_Activity list_.
1. Answer these questions from the review of the episode "Rebecca":
(a) What song, in a Spanish version, accompanies Kim's montage?
(b) Where does Kim put the multi-colored post-it notes?
(c) Who brings Chuck his groceries?
2. From the review of the episode "Rebecca," return word for word the passage that begins at the words "Jimmy doesn’t have" and stops after "see him too.".

(Text section)

Jimmy doesn’t have a bad heart. He never really means to hurt anyone. It’s just how he is. It’s in his nature. He takes advantage of people. Time and again, he leaves the folks that he claims to care about holding the bag. It may come in dribs and drabs, and it may be infused with that old McGill charm, but it’s what he does.
That’s how Chuck sees his brother, and maybe it’s how Kim is starting to see him too.
It’s not hard to imagine why Chuck and Kim could have a certain rapport, even if they’re very different people. There’s a sense of righteousness in both of them, Kim is much humbler and more genuinely committed to that principle than Chuck is, but it’s a characteristic they share. What’s more, they’re each individuals who have worked hard for what they have without, as far as we know, trying to take any shortcuts.
“Rebecca” conveys this side of Kim in the wonderfully realized montage where she busts her hump in the document review dungeon, while at the same time using her every spare moment to drum up leads in an effort to land a big client and raise her stock at HHM. The multi-colored post-it notes on the clear glass in the stairwell, the wide shots of her cold calling every contact she’s ever crossed paths with while the rain pours outside, and the awkward scene where she attempts to avoid detection in the women’s restroom, are all great images that–with the help of a Spanish version of “My Way”–communicate beautifully how Kim’s method differs markedly from that of the younger Mr. McGill.
To the point, the episode positions Jimmy as the king of the big idea. He’s the one who comes up with the Hail Mary play, the crazy scheme that will set things right again, the grand gesture to make everything better. But that’s not Kim’s way, a fact that she informs Jimmy of in memorable fashion when he tries to play knight in shining armor. Instead, Kim’s way is to fight and scratch and claw, to depend on herself and on her sweat, gumption, and elbow grease to win the right way. Kim is the kind of person who bets on herself and puts in the time and effort to make that a winning bet.
It’s eminently plausible that Chuck is, or at least was, cut from the same cloth. In the present, we see Chuck in some state of obsolescence, still trying to come back from his psychosomatic illness. (An illness possibly brought on by the death of the wife whom we meet in the cold open?) We see Chuck depending on other people, whether it’s the mailroom clerk who brings him his groceries and chauffeurs him to HHM’s offices, or the security guard who shuts off the lights and opens the doors for him, or even Kim, who’s effectively forced to make his coffee.

(End Text section)
(Given data)

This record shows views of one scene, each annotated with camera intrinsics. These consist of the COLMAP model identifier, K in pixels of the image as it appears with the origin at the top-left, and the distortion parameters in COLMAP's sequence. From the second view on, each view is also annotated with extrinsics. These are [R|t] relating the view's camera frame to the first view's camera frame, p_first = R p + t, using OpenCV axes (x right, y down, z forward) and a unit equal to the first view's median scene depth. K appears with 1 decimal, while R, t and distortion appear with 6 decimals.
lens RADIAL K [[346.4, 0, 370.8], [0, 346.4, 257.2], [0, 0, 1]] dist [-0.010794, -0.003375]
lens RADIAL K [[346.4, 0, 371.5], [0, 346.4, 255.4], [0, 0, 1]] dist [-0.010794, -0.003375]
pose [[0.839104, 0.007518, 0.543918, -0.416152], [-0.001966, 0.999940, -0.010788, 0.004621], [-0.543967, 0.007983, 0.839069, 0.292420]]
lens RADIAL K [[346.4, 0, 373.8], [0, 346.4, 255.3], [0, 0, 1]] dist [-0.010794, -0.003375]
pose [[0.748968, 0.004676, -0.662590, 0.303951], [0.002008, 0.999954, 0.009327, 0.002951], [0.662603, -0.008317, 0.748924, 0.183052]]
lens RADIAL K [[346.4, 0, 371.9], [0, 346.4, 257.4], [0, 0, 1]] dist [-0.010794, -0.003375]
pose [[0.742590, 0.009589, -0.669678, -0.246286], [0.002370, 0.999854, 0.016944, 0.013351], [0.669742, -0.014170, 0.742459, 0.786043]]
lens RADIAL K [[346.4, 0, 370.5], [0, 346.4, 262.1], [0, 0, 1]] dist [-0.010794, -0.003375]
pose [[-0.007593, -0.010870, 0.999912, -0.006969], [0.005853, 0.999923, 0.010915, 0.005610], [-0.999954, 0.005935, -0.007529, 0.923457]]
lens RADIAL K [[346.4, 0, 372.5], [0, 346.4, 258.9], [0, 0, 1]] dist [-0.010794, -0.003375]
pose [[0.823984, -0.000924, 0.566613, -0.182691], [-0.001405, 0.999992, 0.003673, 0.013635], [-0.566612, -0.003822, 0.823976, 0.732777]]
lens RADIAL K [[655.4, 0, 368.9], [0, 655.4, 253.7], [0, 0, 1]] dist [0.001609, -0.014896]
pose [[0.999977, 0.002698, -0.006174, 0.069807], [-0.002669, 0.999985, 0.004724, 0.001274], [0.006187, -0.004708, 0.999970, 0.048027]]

(End Given data)

_Outputs by task_.
1.
(a) "My Way"
(b) On the clear glass in the stairwell
(c) The mailroom clerk

2.
Jimmy doesn’t have a bad heart. He never really means to hurt anyone. It’s just how he is. It’s in his nature. He takes advantage of people. Time and again, he leaves the folks that he claims to care about holding the bag. It may come in dribs and drabs, and it may be infused with that old McGill charm, but it’s what he does.
That’s how Chuck sees his brother, and maybe it’s how Kim is starting to see him too.